Counting in multiplicity, we see that fourth degree polynomial $p$ in Example 4. has four roots.
This general result holds:
Theorem 1 (Fundamental Theorem of Algebra) Every polynomial with degree $n \geq 1$ has, counted with multiplicity, exactly $n$ roots (real or complex) .
Remark 1 Note that theorem gives existence of exactly $n$ roots, but roots don’t have to be real numbers – even if polynomial coefficients are real numbers.
Example 5 Find all roots of the function $ q(x) = x^2+1$.
Using formula for roots of quadratic polynomial we obtain $x_{1,2} =\frac{0 \pm \sqrt[]{0^2-4\cdot1\cdot1}}{2\cdot1}=\pm i$.
We see that even simple polynomial like $q$ has $2$ complex roots.
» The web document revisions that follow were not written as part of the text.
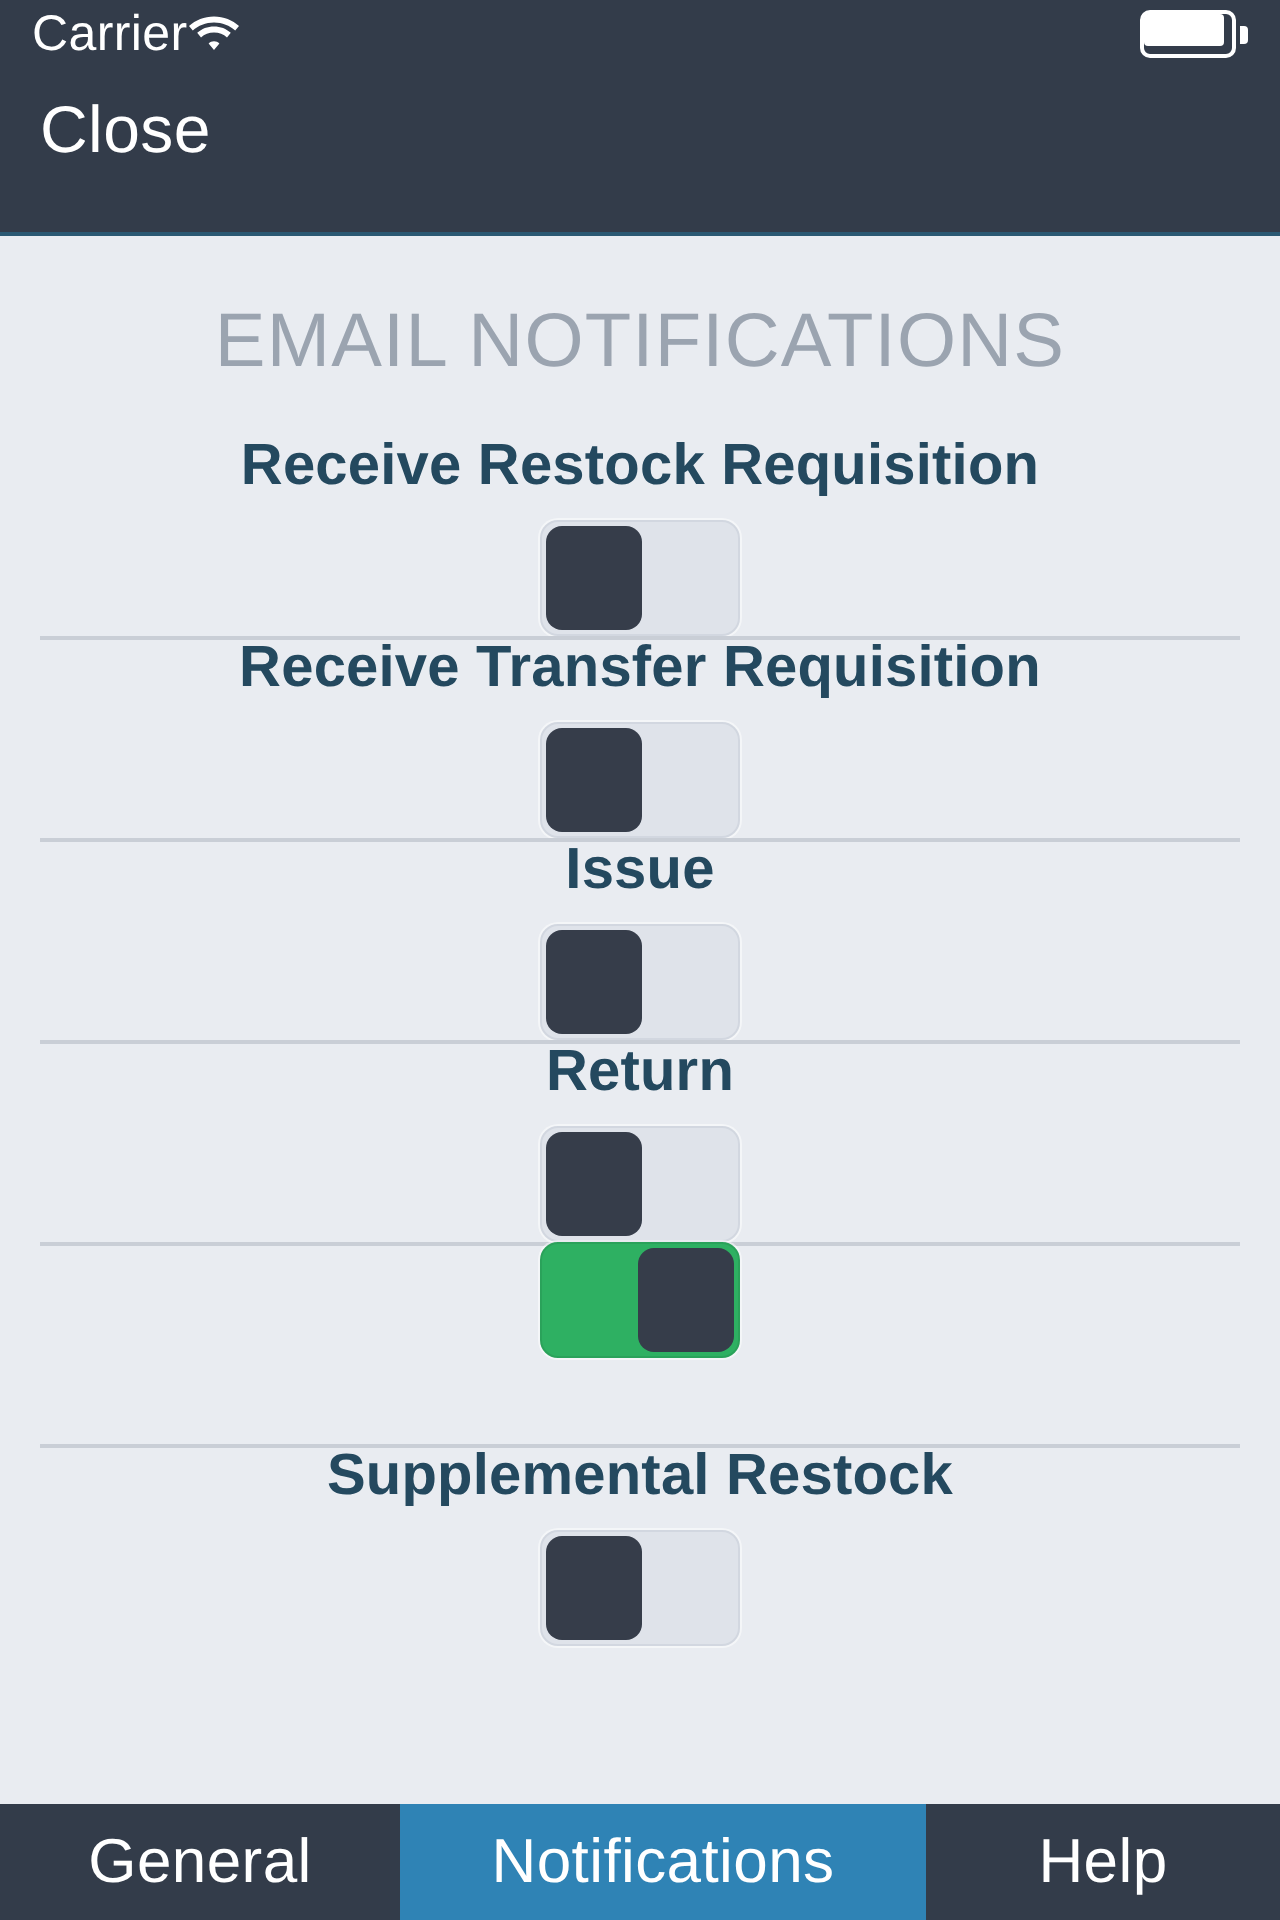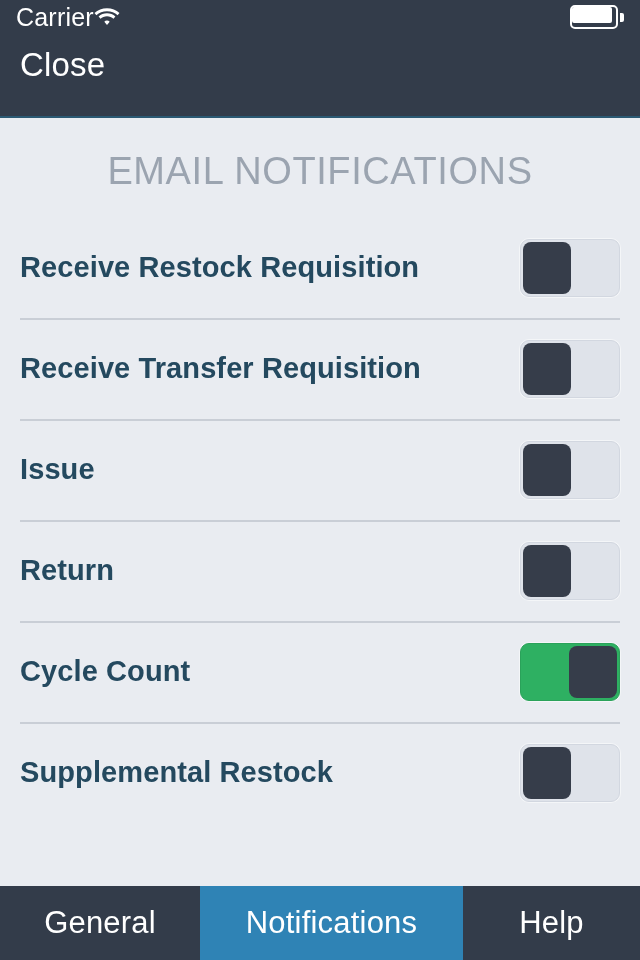--- a/index.html
+++ b/index.html
@@ -75,20 +75,21 @@
     letter-spacing:0.6px;
     padding-top:32px;
     padding-bottom:24px;
   }
   .rows { padding:0; }
   .row {
     position:relative;
     height:101px;
     display:flex; align-items:center; justify-content:space-between;
     padding:0 20px;
+    flex-direction:column;
   }
   .row + .row::before {
     content:"";
     position:absolute; left:20px; right:20px; top:0;
     height:2px; background:#c9ced6;
   }
   .row-label {
     color:#24495f;
     font-size:29px;
     font-weight:700;
@@ -108,21 +109,21 @@
   .toggle .knob {
     position:absolute; top:2px; width:48px; height:52px;
     background:#363d4a; border-radius:8px;
     left:2px;
   }
   .toggle.on { background:#2eb062; border-color:#2aa25a; }
   .toggle.on .knob { left:48px; }
 
   
   .tabbar {
-    position:absolute; bottom:0; left:0; width:640px; height:74px;
+    position:absolute; bottom:0; left:0; width:640px; height:58px;
     display:flex; background:#333c4a;
   }
   .tab {
     display:flex; align-items:center; justify-content:center;
     color:#ffffff;
     font-size:31px; font-weight:400; letter-spacing:0.2px;
     background:#333c4a;
     cursor:pointer;
     height:100%;
   }
@@ -183,21 +184,20 @@
           <span class="knob"></span>
         </span>
       </div>
       <div class="row">
         <span class="row-label">Return</span>
         <span class="toggle">
           <span class="knob"></span>
         </span>
       </div>
       <div class="row">
-        <span class="row-label">Cycle Count</span>
         <span class="toggle on">
           <span class="knob"></span>
         </span>
       </div>
       <div class="row">
         <span class="row-label">Supplemental Restock</span>
         <span class="toggle">
           <span class="knob"></span>
         </span>
       </div>

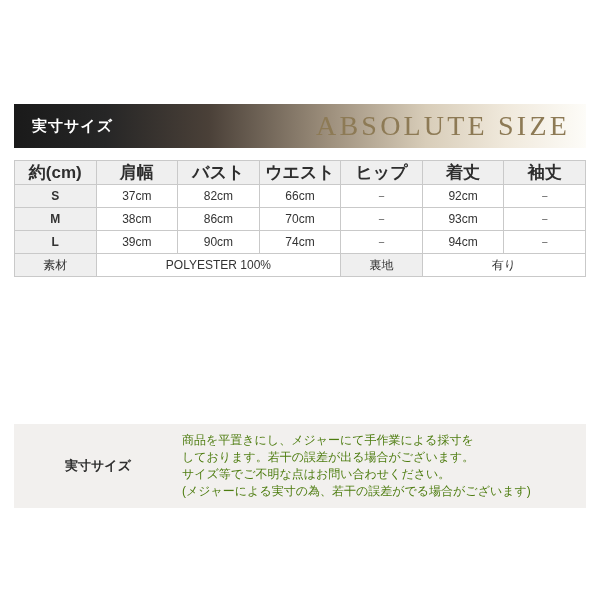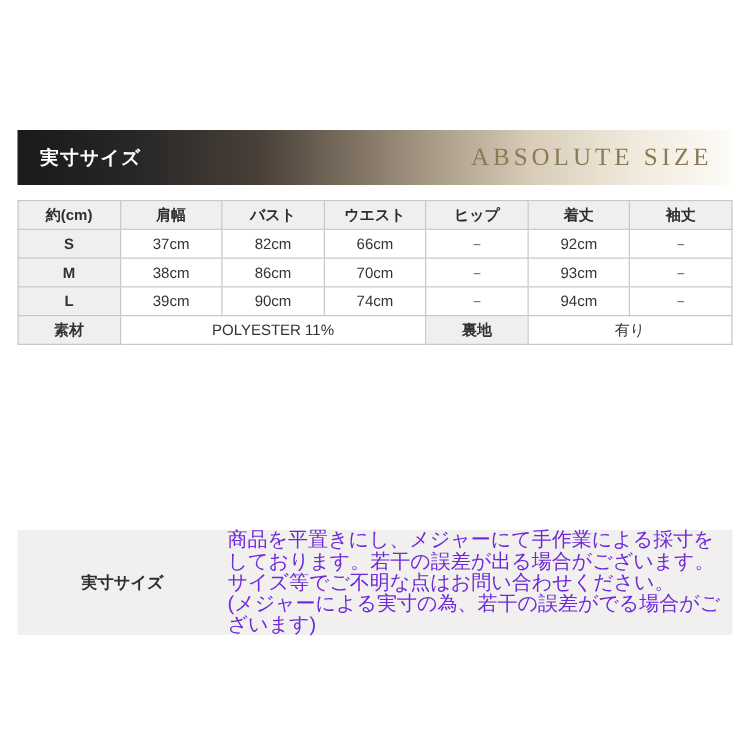--- a/index.html
+++ b/index.html
@@ -37,21 +37,21 @@
   }
   .header-title {
     color: #ffffff;
     font-size: 15px;
     font-weight: bold;
     letter-spacing: 1px;
   }
   .header-sub {
     color: #8d7a55;
     font-family: "Liberation Serif", serif;
-    font-size: 20px;
+    font-size: 28px;
     letter-spacing: 3.2px;
     white-space: nowrap;
   }
 
   
   .size-table {
     position: absolute;
     left: 14px;
     top: 160px;
     width: 572px;
@@ -63,26 +63,26 @@
     height: 22px;
     font-size: 12px;
     text-align: center;
     font-weight: normal;
     color: #333;
     padding: 0;
   }
   .size-table .hrow td {
     background: #efefef;
     font-weight: bold;
-    font-size: 12px;
+    font-size: 17px;
     color: #2e2e2e;
   }
   .size-table .lbl {
     background: #efefef;
-    font-weight: bold;
+    font-weight: normal;
   }
   .size-table .sz {
     background: #efefef;
     font-weight: bold;
   }
   .size-table .dash {
     color: #555;
   }
 
   
@@ -99,23 +99,23 @@
   }
   .note-label {
     width: 168px;
     text-align: center;
     font-size: 13px;
     font-weight: bold;
     color: #2e2e2e;
     flex: none;
   }
   .note-body {
-    font-size: 16px;
+    font-size: 12px;
     line-height: 17px;
-    color: #6d28d9;
+    color: #4d7c0f;
     white-space: pre-line;
   }
 </style>
 </head>
 <body>
 
 <div class="page">
 
   <div class="header">
     <div class="header-title">実寸サイズ</div>
@@ -162,21 +162,21 @@
         <td class="dash">－</td>
         <td>94cm</td>
         <td class="dash">－</td>
       </tr>
 
 
 
 
       <tr>
         <td class="lbl">素材</td>
-        <td colspan="3">POLYESTER 11%</td>
+        <td colspan="3">POLYESTER 100%</td>
         <td class="lbl">裏地</td>
         <td colspan="2">有り</td>
       </tr>
 
 
 
     </tbody>
   </table>
 
   <div class="note">

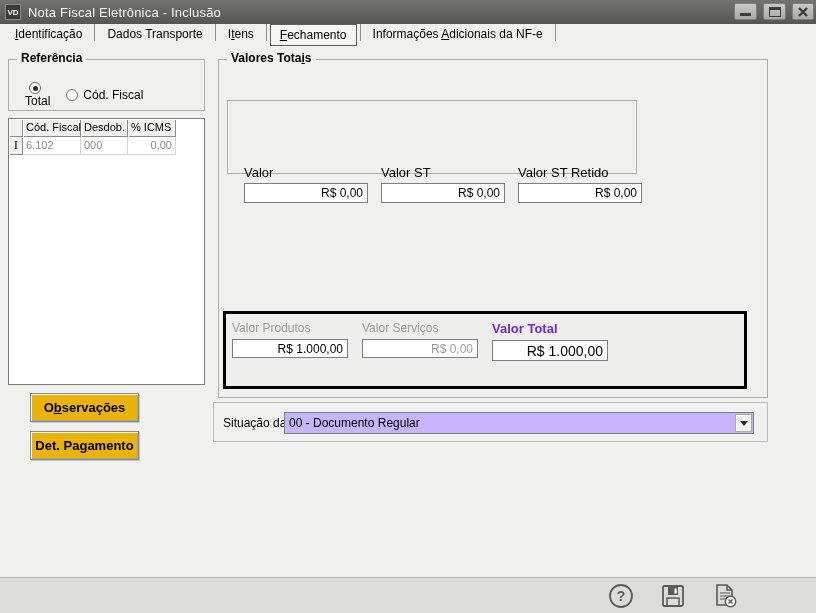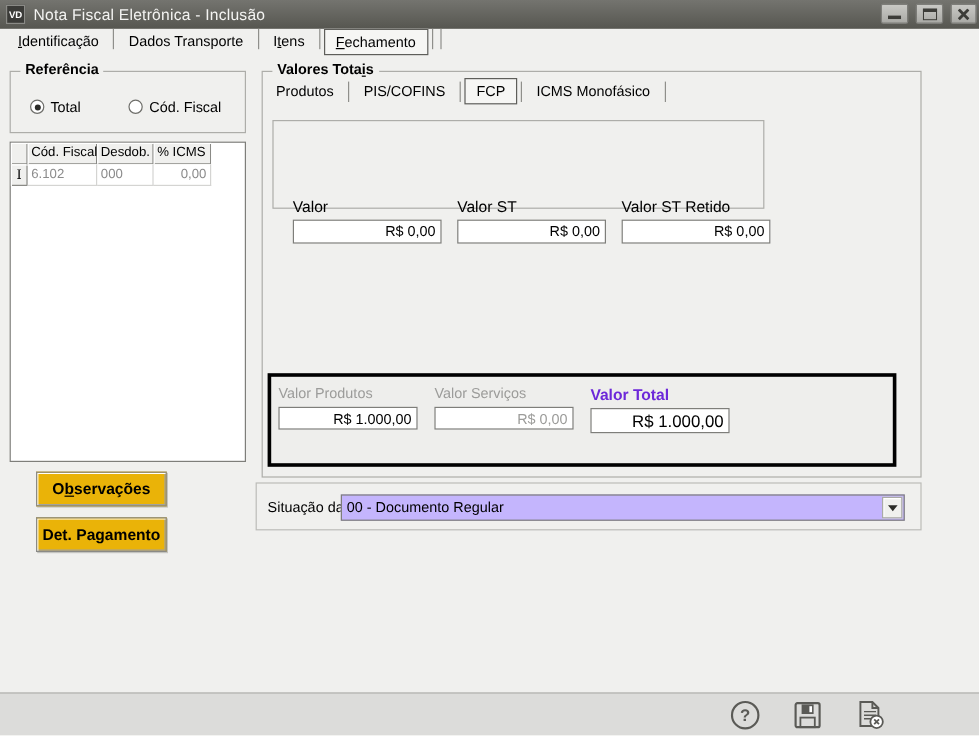--- a/index.html
+++ b/index.html
@@ -122,27 +122,28 @@
 
   <div id="tabbar">
     <div class="tab"><span></span><span class="u">I</span><span>dentificação</span></div>
     <div class="tabsep"></div>
     <div class="tab"><span>Dados Transporte</span><span class="u"></span><span></span></div>
     <div class="tabsep"></div>
     <div class="tab"><span>I</span><span class="u">t</span><span>ens</span></div>
     <div class="tabsep"></div>
     <div class="tab active"><span></span><span class="u">F</span><span>echamento</span></div>
     <div class="tabsep"></div>
+    <div class="tab"><span>Informações </span><span class="u">A</span><span>dicionais da NF-e</span></div>
     <div class="tabsep"></div>
   </div>
 
   <div class="groupbox" id="ref-group" style="left:8px; top:59px; width:197px; height:52px;">
     <div class="gb-label bold">Referência</div>
     <div class="radio-row">
-      <div class="radio" style="margin-right:40px;">
+      <div class="radio" style="margin-right:16px;flex-direction:column;">
         <span class="circle">
             <span class="dot"></span>
           </span>
         <span>Total</span>
       </div>
       <div class="radio">
         <span class="circle"></span>
         <span>Cód. Fiscal</span>
       </div>
     </div>
@@ -162,30 +163,20 @@
       <div class="dcell w-icms num">0,00</div>
     </div>
   </div>
 
   <button class="pushbtn" id="btn-observacoes"><span>O</span><span class="u">b</span><span>servações</span></button>
   <button class="pushbtn" id="btn-det-pagamento"><span>Det. Pa</span><span class="u">g</span><span>amento</span></button>
 
   <div class="groupbox" id="vt-group">
     <div class="gb-label bold"><span>Valores Tota</span><span class="u">i</span><span>s</span></div>
 
-    <div id="vt-tabbar">
-      <div class="tab">Produtos</div>
-      <div class="tabsep"></div>
-      <div class="tab">PIS/COFINS</div>
-      <div class="tabsep"></div>
-      <div class="tab active">FCP</div>
-      <div class="tabsep"></div>
-      <div class="tab">ICMS Monofásico</div>
-      <div class="tabsep"></div>
-    </div>
 
     <div class="groupbox" id="fcp-group">
       <div class="field" id="f-valor">
         <span class="flabel">Valor</span>
         <input type="text" value="R$ 0,00" style="">
       </div>
       <div class="field" id="f-valorst">
         <span class="flabel">Valor ST</span>
         <input type="text" value="R$ 0,00" style="">
       </div>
As we have seen in previous examples, finding roots of polynomial is much easier if we have factored it (that is, written it as a product of linear factors). Closed formulas for roots (like formula for roots of quadratic polynomial) only exist for polynomials with degree up to four. Formulas for roots of polynomials of degree three and four are relatively complex and most of the times it is easier to factor this polynomials and read their roots from that factorization.
Another (equivalent) way to express Theorem 1 is:
Theorem 1′ Every polynomial with degree $n \geq 1$ can be, in a unique way, expressed as the product of $n$ linear polynomials (with complex coefficients).
Remark 2 Even if polynomial has real coefficients its factorization can contain complex numbers.
Fundamental theorem of algebra has many important consequences and applications. Some of them are:
- it shows us the need for complex numbers: as we have seen in Example 5 polynomial $x^2 + 1$ does not have real roots (or in other words equation $x^2 + 1 = 0$ does not have real solutions) so if we want to be able to solve such equations we need concept of complex numbers
- the field of complex numbers is algebraically closed (contains a root for every non-constant polynomial with complex coefficients), so it follows that any theorem concerning algebraically closed fields applies to the field of complex numbers
- it can be used for finding roots of polynomials and factorization of polynomials to linear factors (what we have already seen)
- in calculus integrating rational functions (quotients of polynomials) is done with factorization of numerator and denominator to linear factors and using technique called partial fractions
- in linear algebra it guarantees existence of eigenvalues from characteristic polynomial and so on.